Der Ärztinnenbund fordert in der Stellungnahme ein Beratungsrecht statt einer Beratungspflicht für die Frauen, die eine Schwangerschaft beenden wollen. Ebenso beklagt der Verband die Versorgungslage für Frauen und verlangt, dass das Wissen um den Abbruch in der Aus- und Weiterbildung berücksichtigt werden muss. Zudem: „Wir stehen zu dem individuellen Selbstbestimmungsrecht von Ärztinnen und Ärzten, die sich frei entscheiden können, ob sie einen solchen Eingriff vornehmen wollen oder nicht.“
Skeptisch mit Blick auf die Streichung aus dem Strafrecht zeigte sich die religionspolitische Sprecherin der FDP-Fraktion, Sandra Bubendorfer-Licht. „Deutschland verfügt bereits heute über einen gut austarierten Kompromiss zwischen der Selbstbestimmung der Frau und dem Schutz ungeborenen Lebens“, sagte sie der Mediengruppe Bayern.

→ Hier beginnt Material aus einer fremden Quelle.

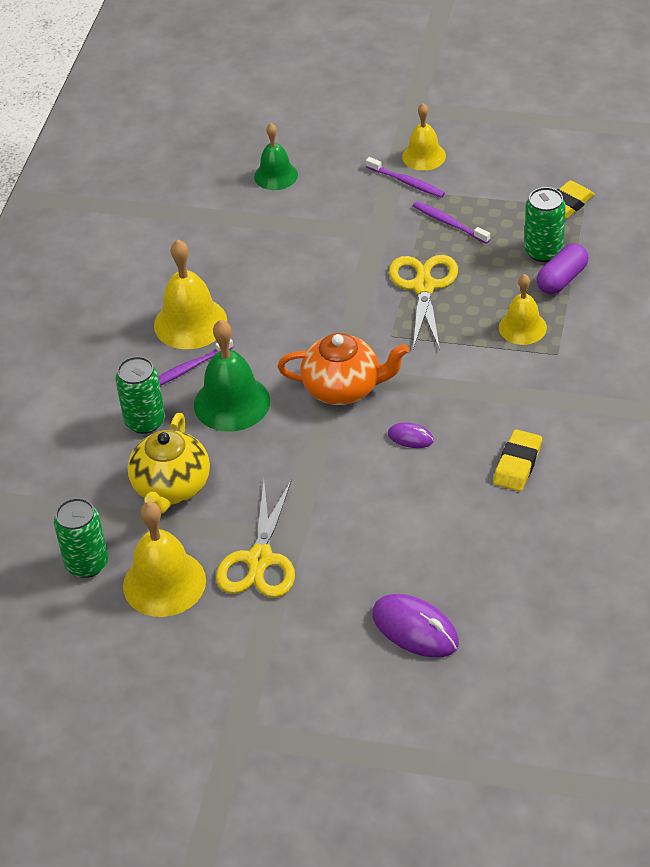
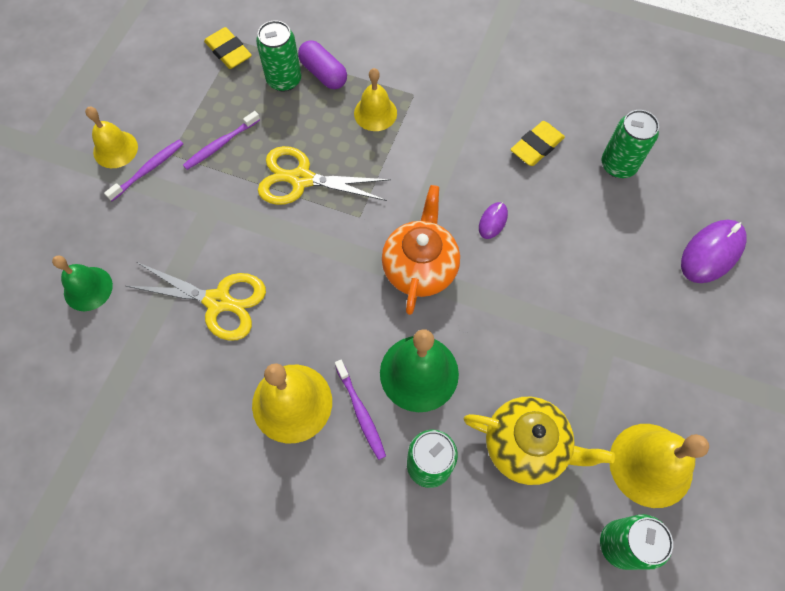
camera: 85 degrees left, 20 degrees up
(260, 560) = (627, 370): yellow scissors -> yellow scissors (219, 301)
(512, 538) = (618, 165): none -> green can
(517, 464) = (536, 146): yellow eraser -> yellow eraser turned 75 degrees counterclockwise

Scharfe Kritik kam aus der Union: Die Kommission habe lediglich geliefert, „was die Ampel auch bestellt hat“, sagte die stellvertretende Vorsitzende der CDU/CSU-Bundestagsfraktion, Dorothee Bär (CSU), den Sendern RTL und ntv. Mit der bisherigen Regelung gebe es bereits die Möglichkeit, „straffrei abtreiben zu können“. Vor allem aber die Grünen wollten nun „ohne Not“ einen vor 30 Jahren vereinbarten Kompromiss aufkündigen.
Die Ampelregierung unternehme „den offenkundigen Versuch, den Schutz des ungeborenen Lebens zugunsten des Abtreibungsrechts auszuhebeln“, kritisierte die AfD-Abgeordnete Mariana Harder-Kühnel. Die dazu ergangene Rechtsprechung des Bundesverfassungsgerichts werde „dabei völlig außer Acht gelassen“.
Die katholische Deutsche Bischofskonferenz (DBK) kritisierte die Kommissionsempfehlungen als „zu einseitig“. „Eine Relativierung der fundamentalen Würde jedes Menschen, auch des ungeborenen Kindes, und eine Relativierung, Einschränkung oder Abstufung des damit verbundenen Grundrechts auf Leben halten wir für falsch“, erklärte der DBK-Vorsitzende Bischof Georg Bätzing.